Uno degli aspetti più interessanti riguarda proprio questo attraversamento. La pietra viene raccontata senza gerarchie, mantenendo insieme la sua dimensione più primaria e quella più progettuale. Accanto agli stand delle aziende, trovano spazio installazioni e sperimentazioni che aprono prospettive inattese. L’Italian Stone Theatre, in particolare, è diventato negli anni un luogo riconoscibile all’interno della fiera, un contesto in cui architetti e designer lavorano sulla materia come se fosse un linguaggio da interpretare ogni volta da capo.

I numeri restituiscono la portata dell’evento, con centinaia di espositori e una presenza internazionale ampia, ma ciò che colpisce davvero è la varietà degli approcci. C’è chi porta innovazione tecnologica, chi lavora sulla tradizione, chi cerca nuove possibilità espressive. Questa convivenza genera una tensione interessante, perché mette in dialogo visioni molto diverse tra loro senza annullarle.

Non manca una dimensione più diffusa, che negli anni ha portato parte di Marmomac anche fuori dai padiglioni. Alcune installazioni vengono collocate in punti strategici della città, creando un collegamento diretto con Verona. Passeggiando tra le sue strade, dove la pietra è presenza costante da secoli, si percepisce una continuità quasi naturale tra ciò che accade in fiera e ciò che esiste già nel tessuto urbano.

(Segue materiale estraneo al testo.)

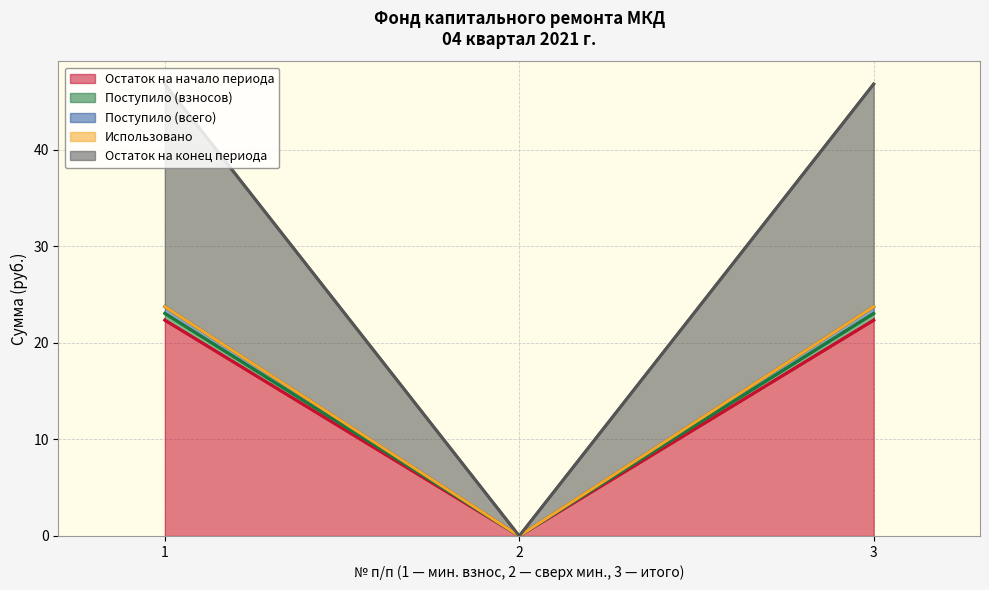

The Остаток на конец периода series shows 0.0 at 2. True or false?

True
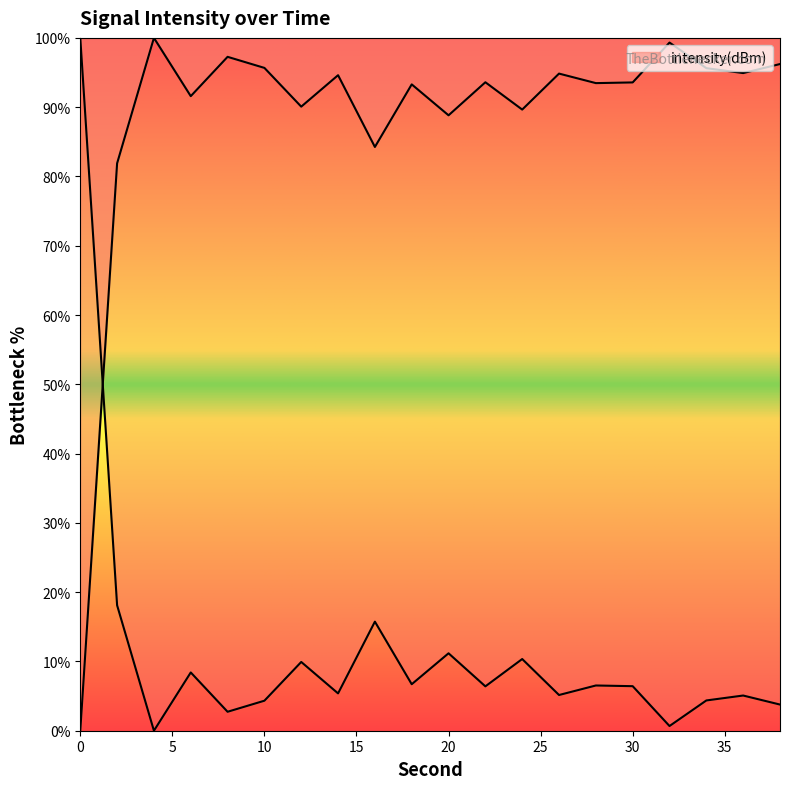

Rank the categories by value from highest to lowest.

4, 32, 8, 38, 10, 34, 36, 26, 14, 22, 30, 28, 18, 6, 12, 24, 20, 16, 2, 0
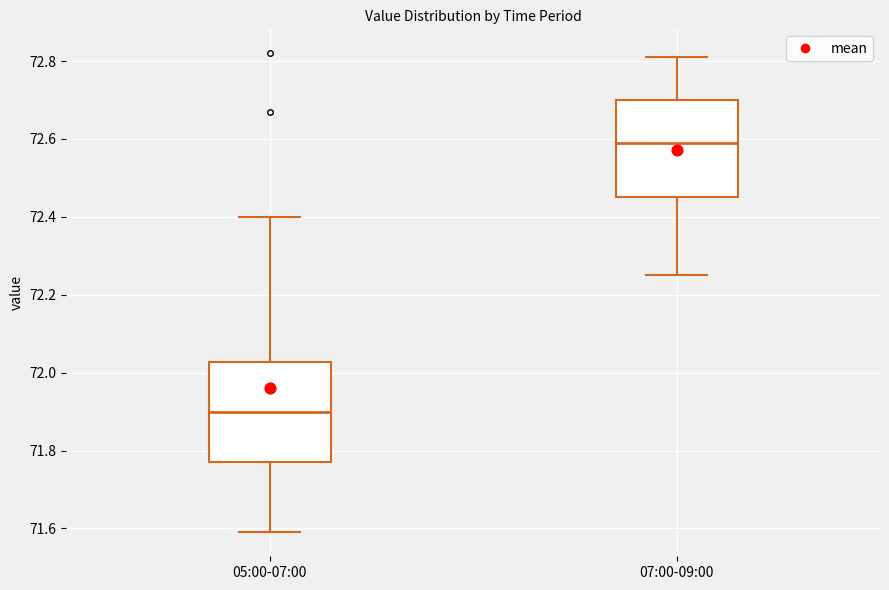

Where is the upper edge of the box for 05:00-07:00 on the y-axis? The values are not printed on the chart, so give them approximately, as read against the axis.

72.02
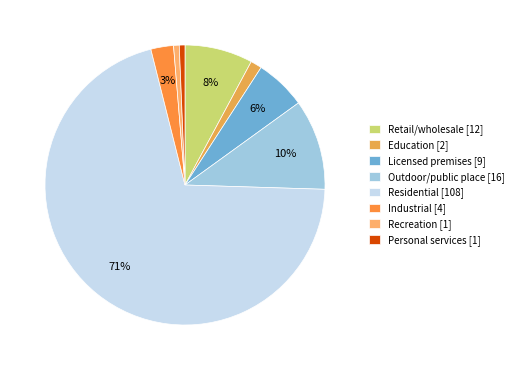

True or false: Retail/wholesale accounts for 14% of the total.

False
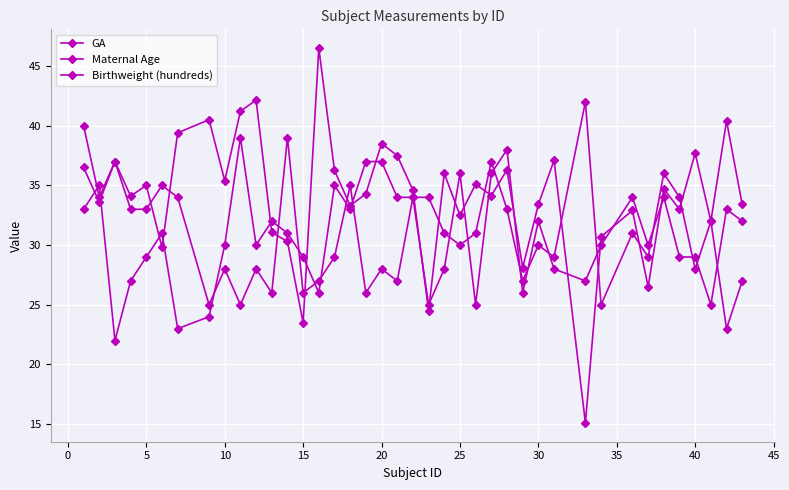

How many categories are shown in the chart?

40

C’è anche una curiosità legata proprio a questo rapporto. Verona si trova al centro di uno dei distretti lapidei più rilevanti in Italia, con una tradizione che affonda le radici nel periodo romano e che nel tempo si è evoluta fino a diventare un sistema industriale e produttivo riconosciuto a livello internazionale. Marmomac nasce da questa eredità e la rilancia ogni anno su scala globale, mantenendo un legame diretto con il territorio.

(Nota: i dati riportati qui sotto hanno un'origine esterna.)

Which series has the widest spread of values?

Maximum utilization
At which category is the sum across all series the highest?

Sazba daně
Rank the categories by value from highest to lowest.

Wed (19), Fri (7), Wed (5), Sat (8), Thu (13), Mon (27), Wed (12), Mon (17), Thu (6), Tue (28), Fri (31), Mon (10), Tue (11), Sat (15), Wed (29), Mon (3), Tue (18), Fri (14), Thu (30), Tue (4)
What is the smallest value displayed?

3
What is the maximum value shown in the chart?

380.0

Durante i quattro giorni, il flusso dei visitatori segue traiettorie diverse. Alcuni arrivano con obiettivi precisi, altri si muovono senza un programma definito, lasciandosi guidare dalle scoperte.

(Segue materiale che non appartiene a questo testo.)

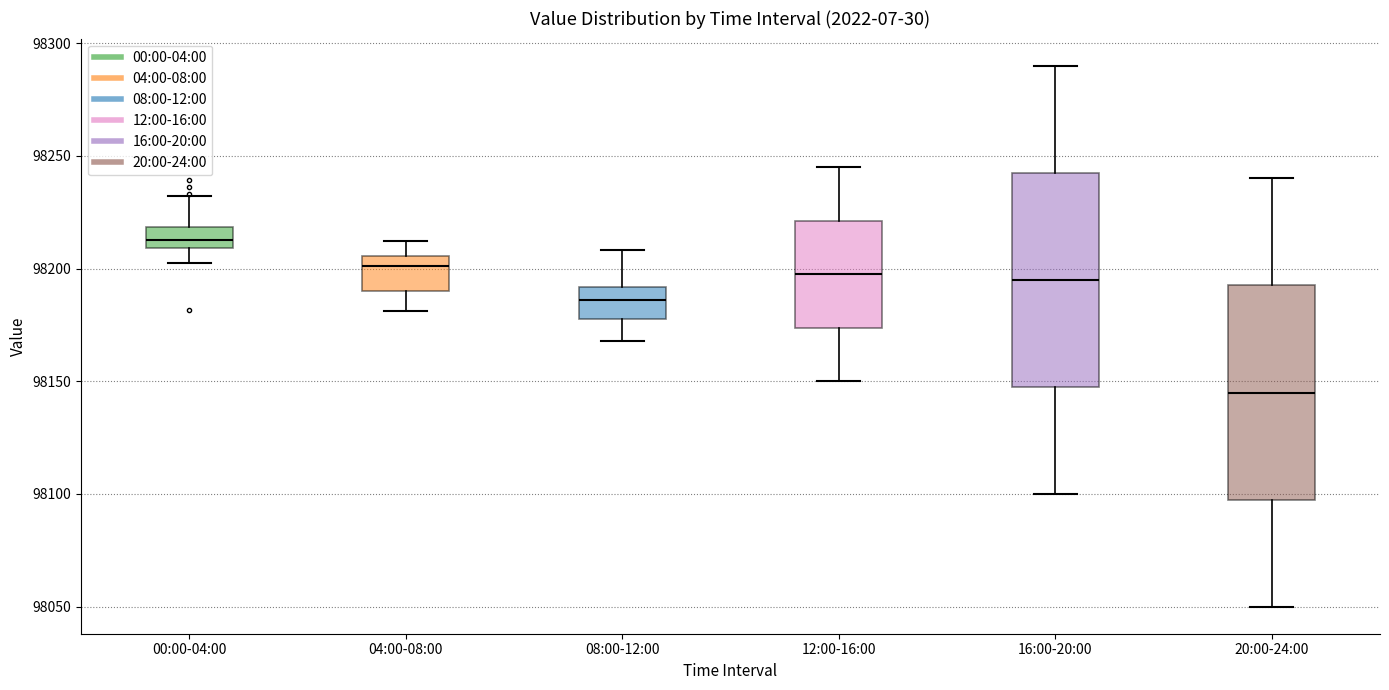

Which box has the highest median line?

00:00-04:00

Le giornate scorrono tra incontri, osservazioni, conversazioni che spesso iniziano davanti a un materiale e proseguono su scenari più ampi, legati al progetto, alla sostenibilità, alle trasformazioni del settore.

Alla fine, resta una percezione più concreta, meno astratta. Non tanto un’idea generale, quanto una serie di immagini, superfici, lavorazioni che continuano a riaffiorare anche dopo aver lasciato la fiera. Verona riprende il suo ritmo abituale, ma quell’intensità rimane come una traccia precisa, legata a qualcosa che non ha bisogno di essere spiegato per essere riconosciuto.